Otra de las paradojas es que precisamente Estados Unidos, país que se autotitula el abanderado número uno en la lucha contra el terrorismo, mantenga bajo protección a los culpables de aquella acción despreciable y llena de saña.  ¿Cómo se explica semejante actitud? Pienso que sería insultar la inteligencia de muchas personas explicar en detalle lo que desde siempre ha sido evidente.

Nadie entiende ni jamás entenderá el silencio cómplice y la protección a terroristas internacionales quienes, veintiún años después, hicieron detonar explosivos en hoteles de La Habana para imponer el terror, sabotajes que cobraron la vida de un joven turista italiano y ocasionaron enormes daños materiales a la infraestructura turística cubana.

A 40 años los culpables andan sueltos; están en cualquier calle del sur de la Florida y se solazan con la macabra impunidad que los salvaguarda de enfrentar la justicia por crímenes probadamente cometidos.

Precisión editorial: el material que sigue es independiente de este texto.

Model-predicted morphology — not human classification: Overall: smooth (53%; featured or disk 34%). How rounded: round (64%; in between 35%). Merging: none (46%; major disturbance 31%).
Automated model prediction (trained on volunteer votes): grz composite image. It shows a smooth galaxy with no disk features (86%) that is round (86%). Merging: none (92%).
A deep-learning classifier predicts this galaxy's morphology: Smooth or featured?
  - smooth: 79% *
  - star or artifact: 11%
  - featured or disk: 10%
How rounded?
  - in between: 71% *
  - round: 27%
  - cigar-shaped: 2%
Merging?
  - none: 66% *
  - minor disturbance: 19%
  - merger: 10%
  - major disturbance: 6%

Es mucho tiempo sin que se haga justicia, y ojalá algún mandatario estadounidense -hoy o mañana, cuando no sea demasiado tarde -decida con firmeza y sentido de equidad entregar a los culpables para que respondan ante los tribunales.

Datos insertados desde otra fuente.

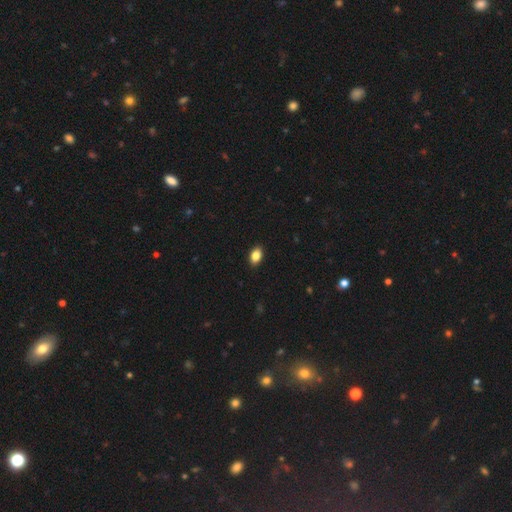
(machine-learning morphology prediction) Smooth or featured: smooth — 86% (star or artifact — 8%)
How rounded: in between — 88% (round — 10%)
Merging: none — 90% (minor disturbance — 7%)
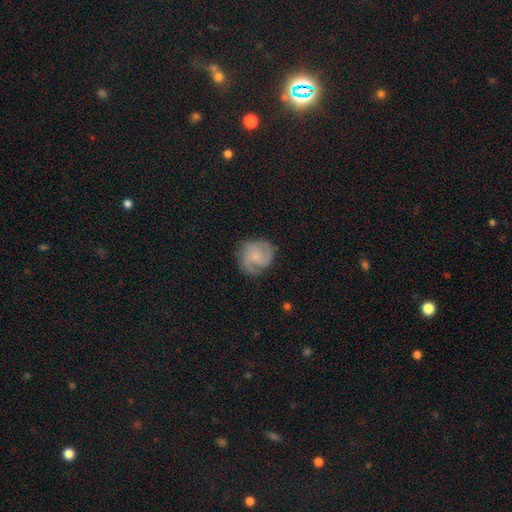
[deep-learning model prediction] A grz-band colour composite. It shows a featured or disk galaxy (64%) with no bar (66%), 2 (50%) medium (47%) spiral arms (93%) and a small central bulge (55%). Merging: none (73%).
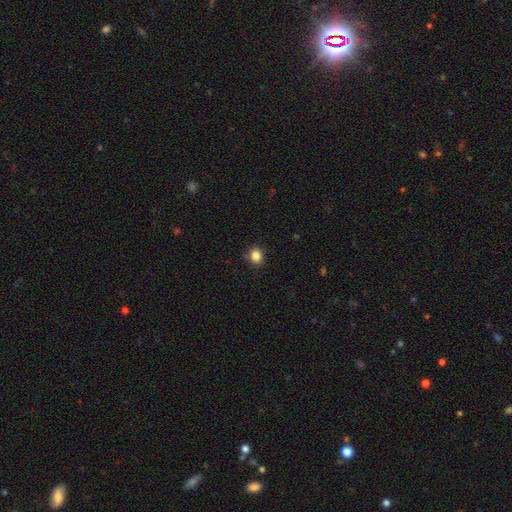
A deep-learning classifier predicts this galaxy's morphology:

Sería esa la mejor forma de limpiar una mancha que no merece el pueblo norteamericano, mayoritariamente laborioso y de paz. No hacerlo, a la larga, no impedirá el juicio histórico contra los asesinos y sus protectores; no hacerlo será cargar por siempre con la vergüenza de haberse confabulado con la maldad.

Si decidieran ponerse del lado de la justicia, ese va a ser, entonces, un paso en firme para persuadir a la comunidad mundial de que su lucha contra el terrorismo – aunque con métodos que nadie apoya y deben cambiarse – posee, al menos, una base sólida. Ojalá se abran paso la sensatez y el sentido común.